2. Jujur itu memikat, bahkan musuh pun mengakuinya. Abu Sufyan jujur di hadapan Heraklius walaupun belum Islam.

3. Kejujuran adalah bagian dari keimanan, bukan sekadar akhlak sosial.

4. Dakwah Islam itu menyeluruh: mencakup akidah, ibadah, dan akhlak.

5. Pemimpin seperti Heraklius pun bisa mengakui kebenaran Islam jika mendengar kesaksian jujur tentang Nabi.

6. Menjaga kehormatan dan silaturahmi termasuk inti ajaran Islam, bukan sekadar perbuatan baik biasa.

---

Berikut ini nasihat dari Syekh Abdul Qadir al-Jailani dan Ibnu ‘Atha’illah as-Sakandari yang selaras dengan makna Hadis ke-52 Riyadhus Shalihin, khususnya tentang kejujuran (ash-shidq) sebagai inti dakwah dan akhlak Islam.

---

1. Nasehat Syekh Abdul Qadir al-Jailani tentang Kejujuran (Ash-Shidq):

Dalam kitabnya Al-Fath ar-Rabbani, Syekh Abdul Qadir berkata:

> "Jadilah engkau orang yang jujur, maka engkau akan selamat. Jujurlah kepada Allah dalam setiap keadaanmu. Jujurlah dalam niatmu, ucapanmu, dan amalmu. Sebab, orang yang jujur akan diberi jalan keluar walau dalam kesempitan."

Penjelasan:

Syekh Abdul Qadir memandang kejujuran sebagai landasan utama perjalanan menuju Allah.

Jujur bukan hanya dalam kata-kata, tapi dalam niat, amal, dan posisi hati.

Hal ini selaras dengan Hadis 52 yang menggambarkan bahwa Nabi memerintahkan umatnya untuk jujur sebagai bentuk dari iman dan akhlak utama.

---

2. Nasehat Ibnu ‘Atha’illah as-Sakandari dalam al-Hikam:

> "Ash-shidq (kejujuran) adalah paku dari segala amal.
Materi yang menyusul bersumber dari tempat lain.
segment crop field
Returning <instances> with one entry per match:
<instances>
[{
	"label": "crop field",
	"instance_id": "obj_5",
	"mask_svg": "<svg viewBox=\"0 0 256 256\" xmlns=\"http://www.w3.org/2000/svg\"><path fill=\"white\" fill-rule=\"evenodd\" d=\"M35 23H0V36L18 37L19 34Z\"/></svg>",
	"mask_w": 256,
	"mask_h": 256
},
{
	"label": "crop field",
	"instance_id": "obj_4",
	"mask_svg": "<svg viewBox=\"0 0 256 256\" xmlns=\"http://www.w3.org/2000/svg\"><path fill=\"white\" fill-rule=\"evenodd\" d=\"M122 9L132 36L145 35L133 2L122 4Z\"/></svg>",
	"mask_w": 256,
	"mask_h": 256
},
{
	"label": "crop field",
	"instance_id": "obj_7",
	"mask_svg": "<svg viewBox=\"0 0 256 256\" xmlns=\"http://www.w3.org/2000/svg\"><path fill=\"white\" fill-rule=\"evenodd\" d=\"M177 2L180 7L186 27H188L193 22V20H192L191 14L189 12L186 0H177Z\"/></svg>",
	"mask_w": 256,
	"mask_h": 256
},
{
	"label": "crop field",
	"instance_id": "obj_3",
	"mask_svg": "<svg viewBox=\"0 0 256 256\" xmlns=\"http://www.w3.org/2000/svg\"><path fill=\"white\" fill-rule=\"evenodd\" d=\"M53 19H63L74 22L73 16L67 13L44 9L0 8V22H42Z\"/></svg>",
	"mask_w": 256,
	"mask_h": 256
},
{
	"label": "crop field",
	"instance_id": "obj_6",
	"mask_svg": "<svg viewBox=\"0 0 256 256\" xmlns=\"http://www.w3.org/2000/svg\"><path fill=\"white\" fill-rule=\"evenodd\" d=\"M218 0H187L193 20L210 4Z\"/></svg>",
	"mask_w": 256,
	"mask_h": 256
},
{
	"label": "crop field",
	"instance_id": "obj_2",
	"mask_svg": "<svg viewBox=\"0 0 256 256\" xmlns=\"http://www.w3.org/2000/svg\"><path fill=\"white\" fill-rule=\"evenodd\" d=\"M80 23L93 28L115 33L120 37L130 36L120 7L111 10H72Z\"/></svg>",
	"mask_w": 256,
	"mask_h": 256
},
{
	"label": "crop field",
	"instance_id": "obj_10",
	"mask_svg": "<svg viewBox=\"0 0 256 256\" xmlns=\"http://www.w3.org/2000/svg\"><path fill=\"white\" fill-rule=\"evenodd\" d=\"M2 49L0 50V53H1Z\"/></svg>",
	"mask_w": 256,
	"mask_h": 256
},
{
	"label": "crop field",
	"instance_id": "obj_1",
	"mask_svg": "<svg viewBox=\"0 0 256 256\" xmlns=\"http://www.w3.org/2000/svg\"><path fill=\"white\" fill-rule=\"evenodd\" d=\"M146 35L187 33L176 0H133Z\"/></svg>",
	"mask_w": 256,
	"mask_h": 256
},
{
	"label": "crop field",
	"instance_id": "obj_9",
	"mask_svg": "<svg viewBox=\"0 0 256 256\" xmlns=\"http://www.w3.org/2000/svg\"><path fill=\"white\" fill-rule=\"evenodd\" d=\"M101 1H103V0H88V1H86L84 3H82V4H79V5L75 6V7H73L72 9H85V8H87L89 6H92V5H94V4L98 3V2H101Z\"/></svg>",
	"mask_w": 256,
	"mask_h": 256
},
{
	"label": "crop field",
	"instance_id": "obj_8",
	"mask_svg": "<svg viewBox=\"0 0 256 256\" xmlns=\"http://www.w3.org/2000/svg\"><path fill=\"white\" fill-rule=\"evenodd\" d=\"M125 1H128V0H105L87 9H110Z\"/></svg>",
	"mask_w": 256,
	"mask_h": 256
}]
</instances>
Maka barangsiapa yang tidak jujur, amalnya tidak akan kokoh."

Dan dalam hikmah lainnya:

> "Orang yang jujur bersama Allah, dia akan sampai kepada-Nya, meskipun amalnya sedikit."

Penjelasan:

Ibnu ‘Atha’illah menekankan bahwa kejujuran adalah ruh ibadah dan amal saleh.

Orang yang berjuang jujur dalam beragama, walau sederhana amalnya, akan diberi jalan oleh Allah karena dia tidak berpura-pura dalam hubungannya dengan-Nya.

Ini sesuai dengan Hadis 52: Rasulullah memerintahkan kejujuran sebagai bagian dari dakwah dan tanda kesempurnaan iman.

---

Kesimpulan Hikmah dari Hadis 52 serta Nasehat Ulama:

Jujur adalah pilar akhlak dan inti dakwah.

Jujur kepada Allah lebih utama daripada hanya jujur kepada manusia.

Kejujuran membawa keberkahan, memperkokoh amal, dan mengantarkan seseorang kepada maqam tinggi di sisi Allah (shiddiqin).

Orang jujur dihormati, bahkan oleh musuhnya (seperti dalam kisah Abu Sufyan dan Heraklius).